文書の抜粋:
┄┄┄┄┄┄
両方の絵画のメッセージは、当時のオランダで実践されたプロテスタント信仰における、仲裁者を必要としない信者と神との直接のつながりの重要性を反映しています。信者たちにとって、神の言葉が彼らのために解釈される必要はなく、神のメッセージはどこにでも存在します。どちらの絵画も豊かさと人生の幸福を祝うものですが、それらはまた、そのはかなさと永遠に直面した際における俗世での所有物や人間の達成の非重要性を思い出させるものでもあります。そのため、これらの作品はオランダの鑑賞者の中にある自らの誇りと、きわめて大きな障害に直面した彼らの若い国が挙げた成果を示す一方で、注意を喚起し警戒を促してもいます。
┄┄┄┄┄┄
データ一覧:
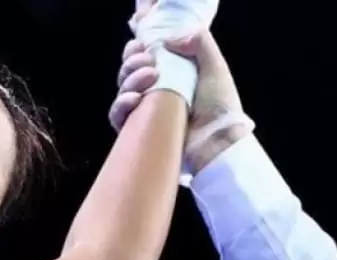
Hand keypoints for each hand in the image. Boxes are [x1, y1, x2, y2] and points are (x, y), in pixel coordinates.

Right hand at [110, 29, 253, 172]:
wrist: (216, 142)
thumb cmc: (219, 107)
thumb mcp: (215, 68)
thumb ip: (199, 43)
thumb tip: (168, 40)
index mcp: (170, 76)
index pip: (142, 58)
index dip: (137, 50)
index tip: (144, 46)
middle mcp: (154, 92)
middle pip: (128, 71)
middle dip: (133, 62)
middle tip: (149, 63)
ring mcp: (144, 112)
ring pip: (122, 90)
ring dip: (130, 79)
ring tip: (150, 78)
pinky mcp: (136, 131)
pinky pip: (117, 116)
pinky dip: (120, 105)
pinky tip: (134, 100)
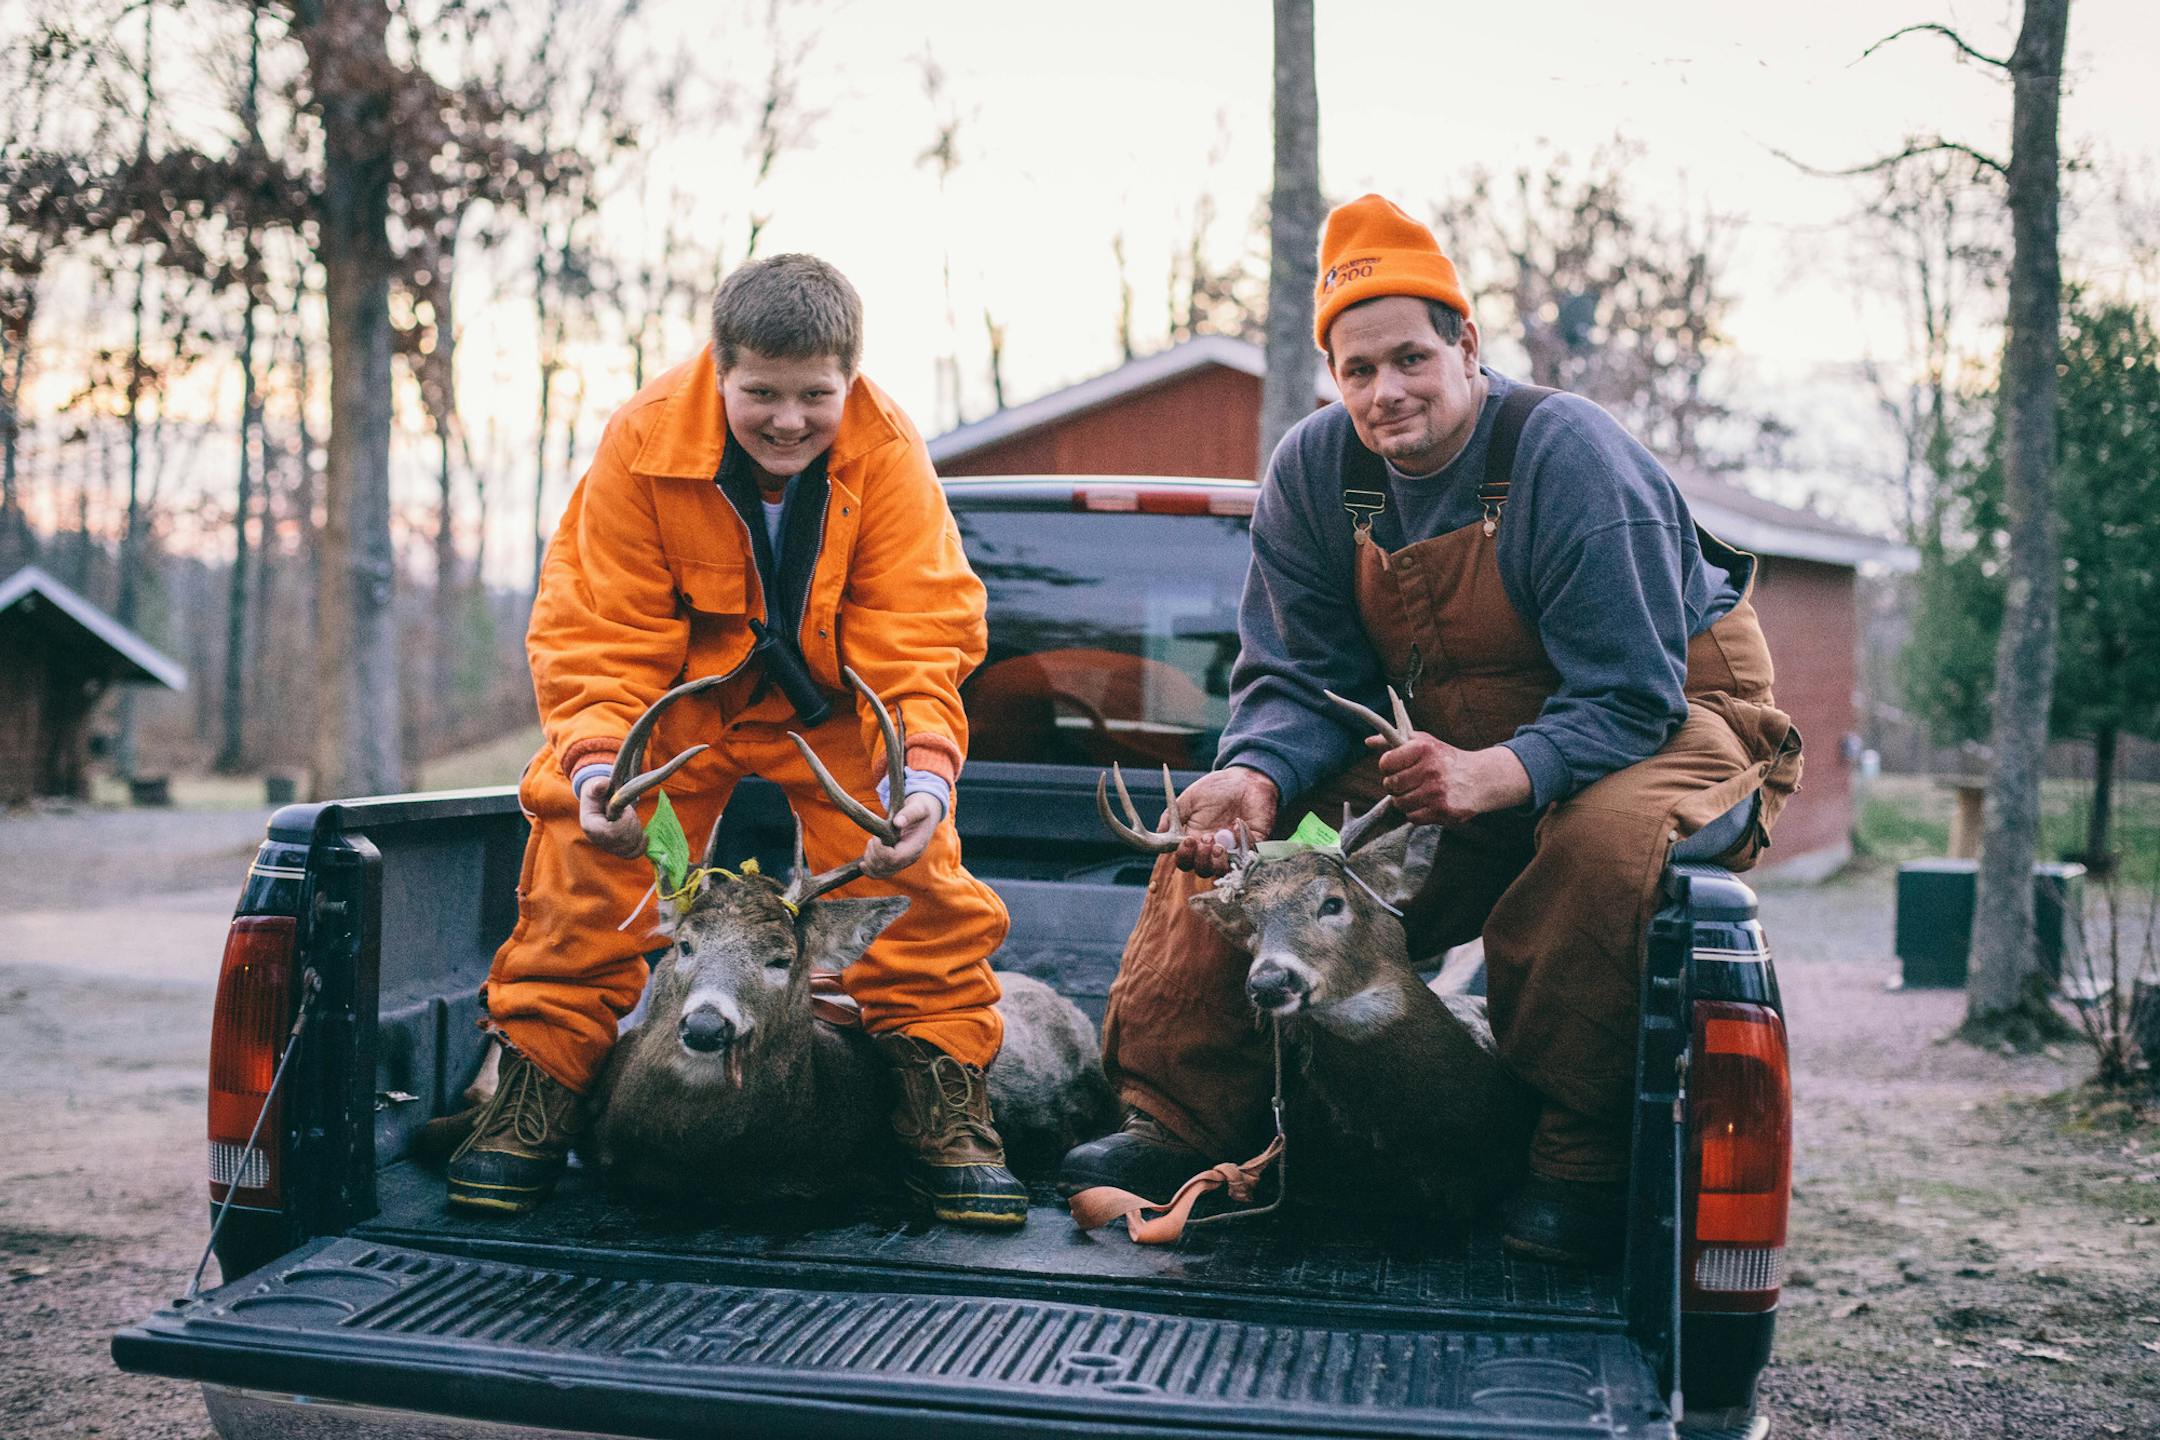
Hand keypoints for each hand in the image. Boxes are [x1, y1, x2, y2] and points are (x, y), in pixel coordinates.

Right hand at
┄┄┄┄┄┄
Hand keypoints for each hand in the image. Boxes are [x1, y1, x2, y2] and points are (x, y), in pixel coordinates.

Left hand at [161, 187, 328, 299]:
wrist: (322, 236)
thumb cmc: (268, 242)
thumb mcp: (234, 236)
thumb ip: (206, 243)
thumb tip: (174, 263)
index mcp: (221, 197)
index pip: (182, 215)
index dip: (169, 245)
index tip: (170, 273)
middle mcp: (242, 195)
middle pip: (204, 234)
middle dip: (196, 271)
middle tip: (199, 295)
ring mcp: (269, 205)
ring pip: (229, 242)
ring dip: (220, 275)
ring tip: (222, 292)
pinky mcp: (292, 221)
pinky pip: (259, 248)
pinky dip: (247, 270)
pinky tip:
┄┄┄┄┄┄
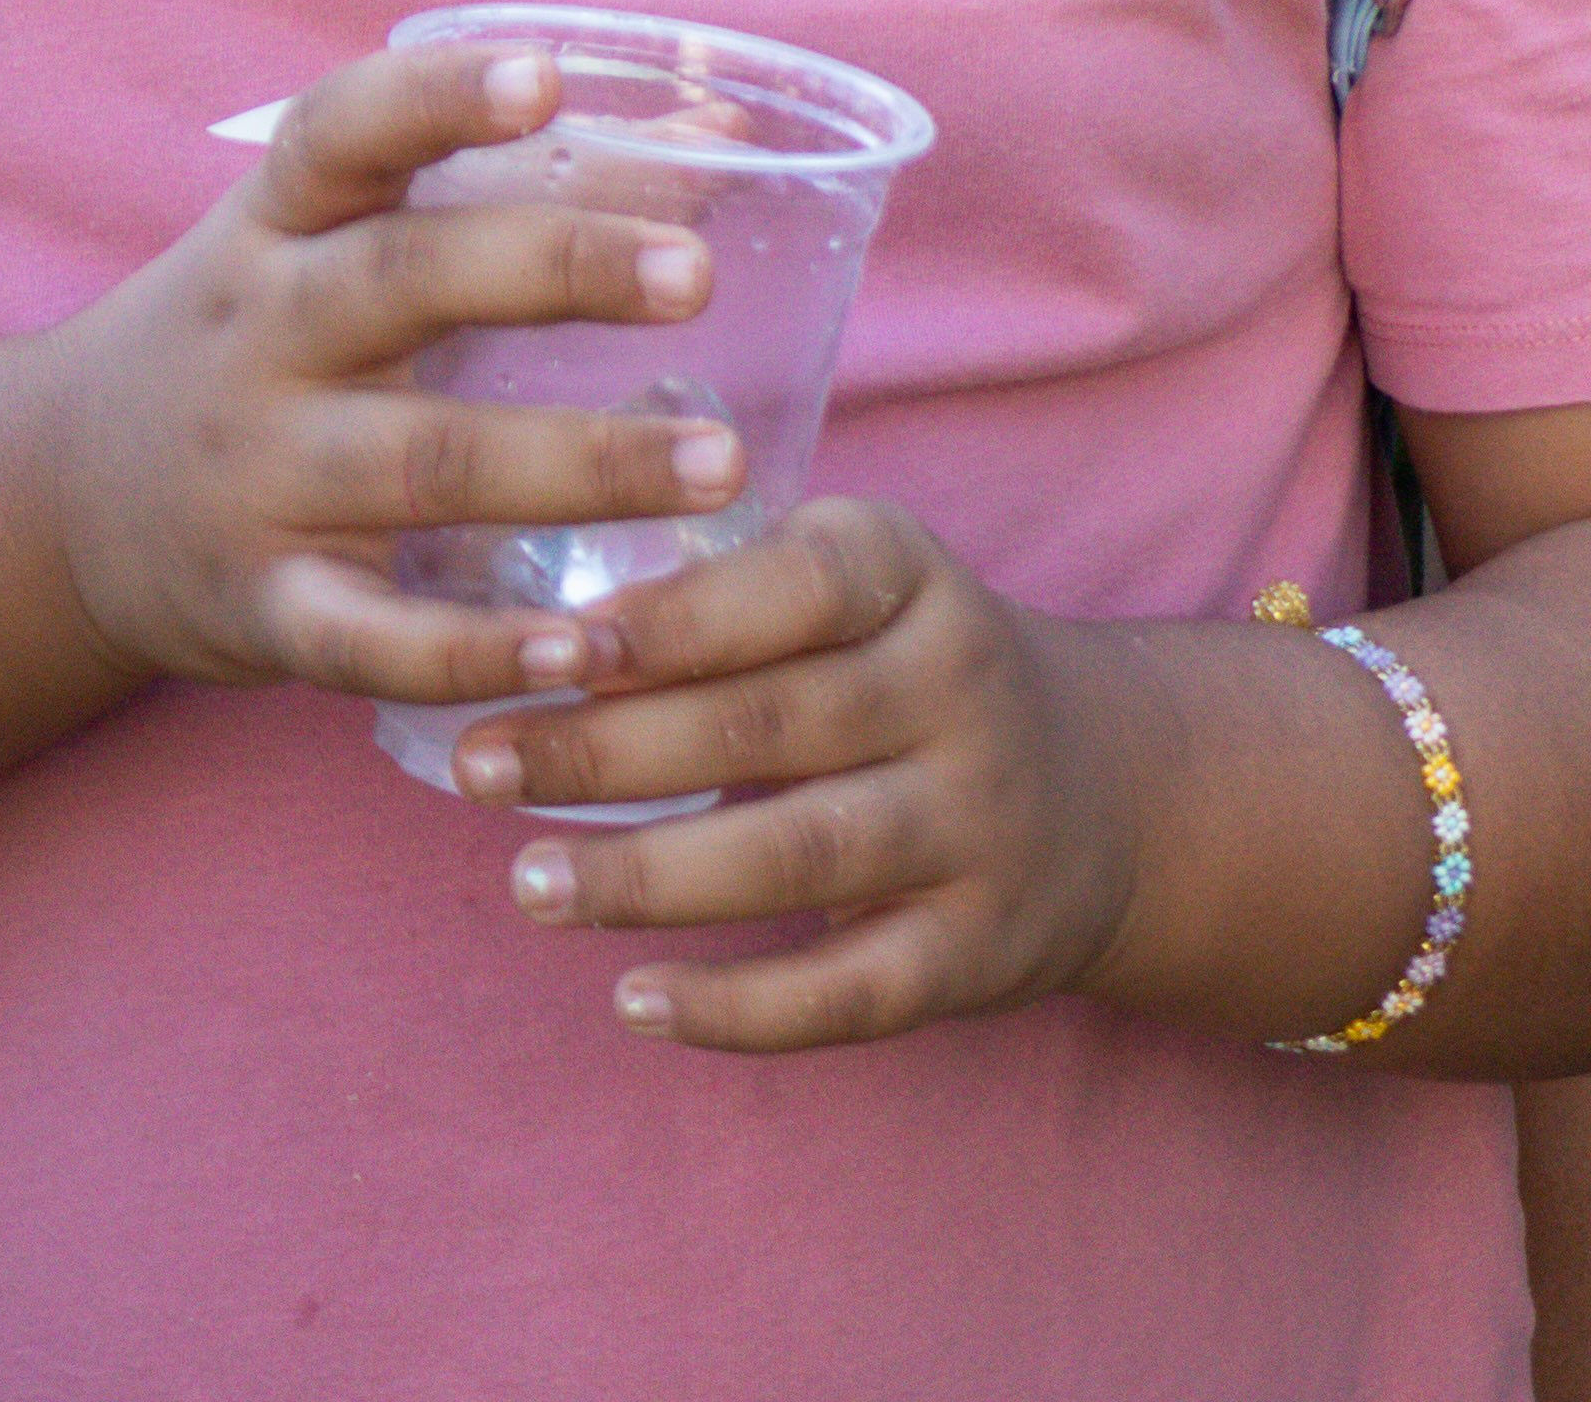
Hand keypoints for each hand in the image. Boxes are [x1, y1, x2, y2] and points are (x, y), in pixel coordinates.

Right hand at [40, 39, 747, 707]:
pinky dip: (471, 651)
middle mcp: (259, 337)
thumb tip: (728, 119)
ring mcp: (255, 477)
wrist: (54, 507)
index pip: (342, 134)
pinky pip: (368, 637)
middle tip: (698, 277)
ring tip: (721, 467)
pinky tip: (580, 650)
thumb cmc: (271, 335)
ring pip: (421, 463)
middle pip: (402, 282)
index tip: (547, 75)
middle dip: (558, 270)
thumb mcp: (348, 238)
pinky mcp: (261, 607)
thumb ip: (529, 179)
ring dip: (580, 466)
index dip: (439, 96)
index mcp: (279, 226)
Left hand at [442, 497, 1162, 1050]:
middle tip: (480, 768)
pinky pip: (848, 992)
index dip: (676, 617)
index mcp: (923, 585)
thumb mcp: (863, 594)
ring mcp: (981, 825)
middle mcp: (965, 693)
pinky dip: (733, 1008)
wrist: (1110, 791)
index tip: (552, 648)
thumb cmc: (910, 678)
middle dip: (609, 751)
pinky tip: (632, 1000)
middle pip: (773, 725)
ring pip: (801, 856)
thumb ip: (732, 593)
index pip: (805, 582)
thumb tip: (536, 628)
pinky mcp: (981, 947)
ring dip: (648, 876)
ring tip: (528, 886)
┄┄┄┄┄┄
課題の内容: オランダの二枚の絵画について論じた文章を、最後の一文の後から書き継ぐ。

回答:
5.3.2 社会的文脈

リリー・マーティン・スペンサー(Lilly Martin Spencer、1822–1902、米国)は、1851–1852年頃に「風俗画(Conversation Piece)」を描きました。(図5.3)この風俗画では、幼児を膝の上で抱いている母親と、横に立ってさくらんぼを欲しがる赤ん坊の握りこぶしの上にふざけるようにぶら下げている父親の日常の様子が描かれています。それは、家族の生活の静かな光景、満足感と平和の瞬間であり、食事の後のまだ片付けられていない食卓は、さらなる親密さと形式ばらない感覚とを加えています。スペンサーは当時のアメリカで唯一の著名な女性画家であり、彼女の作品の大半はこの作品のような物語的な風俗画です。それらは家庭生活の場面であり、しばしば設定、人物の配置としぐさ、そして彼らの表情を通して語られる物語をほのめかしています。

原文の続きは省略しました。